# start of TEXT SECTION

International Symposium on 21-23 March 2012 in Berlin

After the nuclear disaster of Fukushima and the discussion of related acceptance questions for renewable energy supply and power grid expansions, the call for more direct and comprehensive public involvement is heard. This includes, amongst others, instruments of direct democracy such as initiative and referendum.
The planned symposium shall address the question of environmental relevance of decisions being made by the use of direct democracy. With an increasing number of countries allowing for means of direct democracy and with a rising number of decisions being made at the ballot box the question what impacts these decisions have on the environment gains importance. Some of the questions at issue are:

  • Do decisions being made by means of direct democracy support the achievement of environmental policy objectives or do they in contrast sometimes even hinder?
  • What is the intention behind using means of direct democracy in decision-making on environmentally relevant topics (initiating/supporting, preventive)?

# end of TEXT SECTION

REQUIRED TASKS |
1 – Print the passage of the symposium announcement from "The planned symposium" up to and including "topics (initiating/supporting, preventive)?".
2 – Give what follows in the symposium announcement on direct democracy and the environment, picking up after its last sentence.

# start of AVAILABLE DATA

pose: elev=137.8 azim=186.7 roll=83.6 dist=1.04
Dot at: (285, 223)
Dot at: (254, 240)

# end of AVAILABLE DATA

EXERCISE ANSWERS |
1 –
The planned symposium shall address the question of environmental relevance of decisions being made by the use of direct democracy. With an increasing number of countries allowing for means of direct democracy and with a rising number of decisions being made at the ballot box the question what impacts these decisions have on the environment gains importance. Some of the questions at issue are:

  • Do decisions being made by means of direct democracy support the achievement of environmental policy objectives or do they in contrast sometimes even hinder?
  • What is the intention behind using means of direct democracy in decision-making on environmentally relevant topics (initiating/supporting, preventive)?

2 –
  • Does direct democracy lead to compromises which result in harmony amongst involved stakeholders but include tradeoffs and negative effects for the environment?

While a large body of research and literature exists on various aspects of direct democracy the effect on the environment has rarely been studied. Only few scholars in particular in the US have addressed certain aspects of this topic so far. However, a comprehensive focus on the possible “instrumental” and “educative” effects (Smith & Tolbert 2007) impacting the environment is missing.
Thus, the symposium is intended to provide a forum for exchange of scientists from various disciplines and countries discussing the relation of direct democracy and the environment and identifying promising future research hypotheses.